**ASSIGNMENT:** At the line containing "[78,57,156,72] What are", begin setting down the entries exactly, and stop only after the last line.

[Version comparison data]
+++++
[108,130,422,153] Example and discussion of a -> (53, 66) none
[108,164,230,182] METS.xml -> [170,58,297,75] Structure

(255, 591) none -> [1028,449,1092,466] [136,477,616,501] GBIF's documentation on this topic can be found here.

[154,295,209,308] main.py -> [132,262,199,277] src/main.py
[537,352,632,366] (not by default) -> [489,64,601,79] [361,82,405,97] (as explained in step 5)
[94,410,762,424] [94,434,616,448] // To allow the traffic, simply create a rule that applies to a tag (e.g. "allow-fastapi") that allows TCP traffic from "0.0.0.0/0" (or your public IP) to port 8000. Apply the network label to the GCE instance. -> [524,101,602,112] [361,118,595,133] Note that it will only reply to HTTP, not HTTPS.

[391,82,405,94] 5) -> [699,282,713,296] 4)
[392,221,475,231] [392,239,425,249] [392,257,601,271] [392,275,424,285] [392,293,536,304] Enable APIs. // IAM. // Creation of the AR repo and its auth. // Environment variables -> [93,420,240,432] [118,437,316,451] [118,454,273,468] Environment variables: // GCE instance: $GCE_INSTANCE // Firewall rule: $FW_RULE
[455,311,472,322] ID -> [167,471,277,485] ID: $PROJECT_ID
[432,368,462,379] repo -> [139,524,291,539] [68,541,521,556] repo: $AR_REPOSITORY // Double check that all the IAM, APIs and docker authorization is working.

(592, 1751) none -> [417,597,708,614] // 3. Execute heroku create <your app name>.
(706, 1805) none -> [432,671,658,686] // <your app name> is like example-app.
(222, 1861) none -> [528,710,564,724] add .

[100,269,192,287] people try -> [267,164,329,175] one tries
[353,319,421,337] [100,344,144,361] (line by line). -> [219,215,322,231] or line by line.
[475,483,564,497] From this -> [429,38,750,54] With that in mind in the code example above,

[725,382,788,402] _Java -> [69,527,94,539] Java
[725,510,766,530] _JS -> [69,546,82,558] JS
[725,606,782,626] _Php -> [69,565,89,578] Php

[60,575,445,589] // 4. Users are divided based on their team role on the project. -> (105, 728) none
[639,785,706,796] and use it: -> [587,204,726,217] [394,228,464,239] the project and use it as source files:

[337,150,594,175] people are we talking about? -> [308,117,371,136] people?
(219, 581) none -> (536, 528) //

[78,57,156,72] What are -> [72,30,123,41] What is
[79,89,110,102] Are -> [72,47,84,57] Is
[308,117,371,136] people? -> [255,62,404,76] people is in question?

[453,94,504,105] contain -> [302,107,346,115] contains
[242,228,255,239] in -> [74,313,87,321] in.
+++++
**PROBLEM SOLUTION:**
[78,57,156,72] What are -> [72,30,123,41] What is
[79,89,110,102] Are -> [72,47,84,57] Is
[308,117,371,136] people? -> [255,62,404,76] people is in question?

[453,94,504,105] contain -> [302,107,346,115] contains
[242,228,255,239] in -> [74,313,87,321] in.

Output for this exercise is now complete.